THE PROBLEM
The entries shown here must be retyped in full, with no pictures included.

GIVEN RECORDS
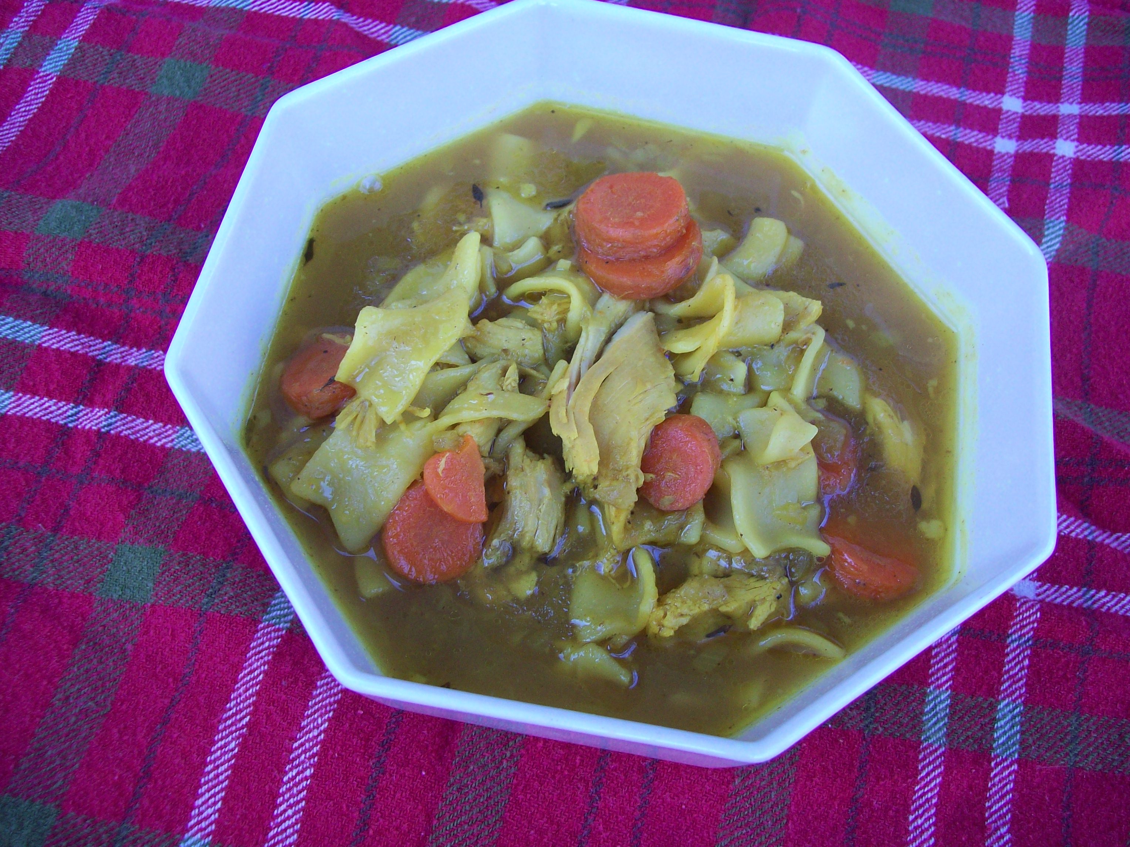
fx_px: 1175
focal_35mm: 36
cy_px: 424
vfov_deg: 39.7
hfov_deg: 51.4
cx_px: 565
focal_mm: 6
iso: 85
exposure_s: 1/64
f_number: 2.7
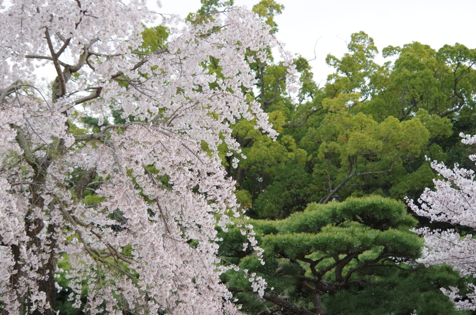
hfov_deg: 24.8
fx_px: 1082
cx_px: 238
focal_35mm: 82
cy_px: 158
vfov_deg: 16.6
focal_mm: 55
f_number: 5
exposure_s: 1/400
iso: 800
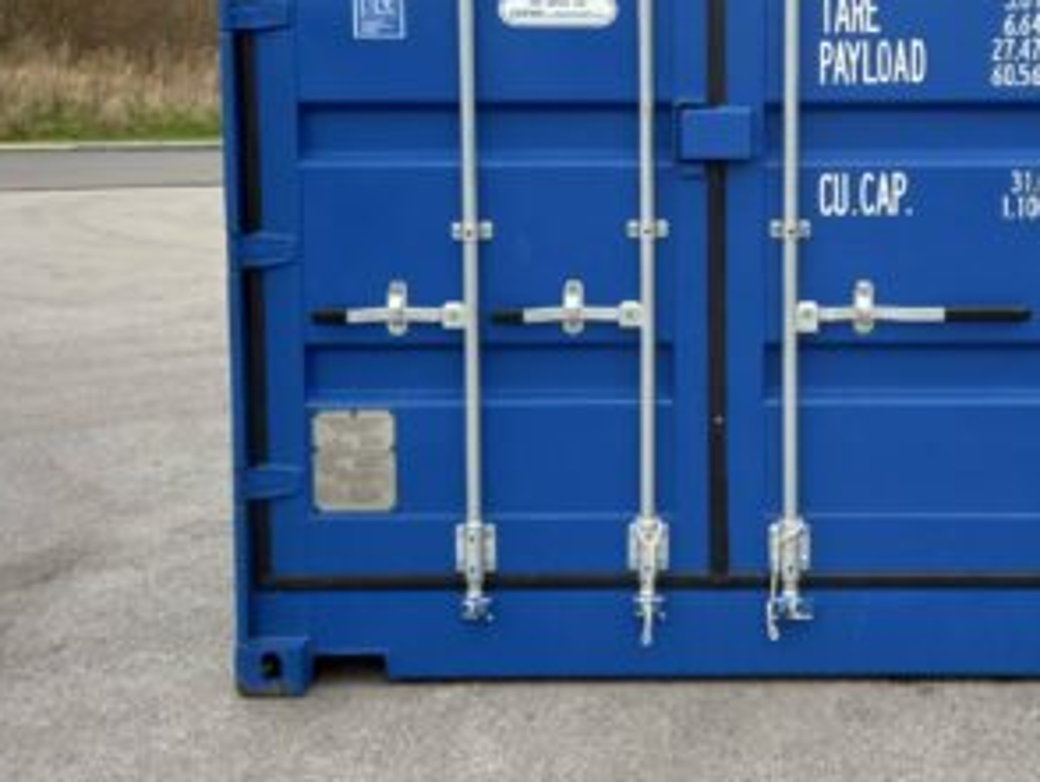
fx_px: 1533
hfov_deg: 37.0
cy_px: 191
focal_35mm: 51
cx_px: 715
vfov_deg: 28.2
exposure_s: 1/50
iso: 32
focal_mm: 4.6
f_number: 2
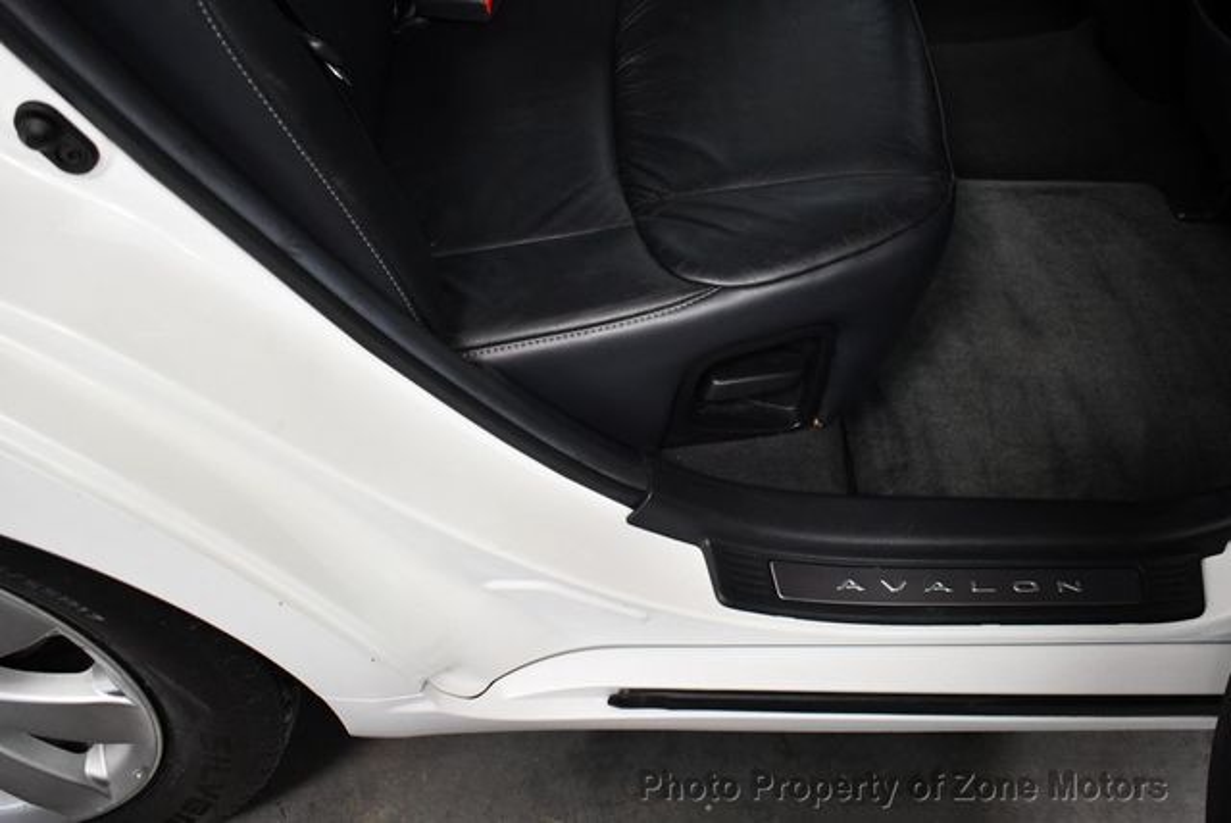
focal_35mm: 36
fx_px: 1232
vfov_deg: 36.9
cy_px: 412
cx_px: 616
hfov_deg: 53.1
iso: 1600
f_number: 3.5
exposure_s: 1/125
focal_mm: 18
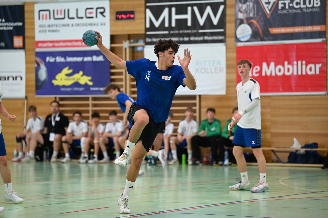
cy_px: 109
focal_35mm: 140
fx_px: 1275
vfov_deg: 9.8
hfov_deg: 14.7
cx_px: 164
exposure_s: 1/1250
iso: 4000
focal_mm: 140
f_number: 2.8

THE ANSWER
fx_px: 1175
focal_35mm: 36
cy_px: 424
vfov_deg: 39.7
hfov_deg: 51.4
cx_px: 565
focal_mm: 6
iso: 85
exposure_s: 1/64
f_number: 2.7
hfov_deg: 24.8
fx_px: 1082
cx_px: 238
focal_35mm: 82
cy_px: 158
vfov_deg: 16.6
focal_mm: 55
f_number: 5
exposure_s: 1/400
iso: 800
fx_px: 1533
hfov_deg: 37.0
cy_px: 191
focal_35mm: 51
cx_px: 715
vfov_deg: 28.2
exposure_s: 1/50
iso: 32
focal_mm: 4.6
f_number: 2
focal_35mm: 36
fx_px: 1232
vfov_deg: 36.9
cy_px: 412
cx_px: 616
hfov_deg: 53.1
iso: 1600
f_number: 3.5
exposure_s: 1/125
focal_mm: 18
cy_px: 109
focal_35mm: 140
fx_px: 1275
vfov_deg: 9.8
hfov_deg: 14.7
cx_px: 164
exposure_s: 1/1250
iso: 4000
focal_mm: 140
f_number: 2.8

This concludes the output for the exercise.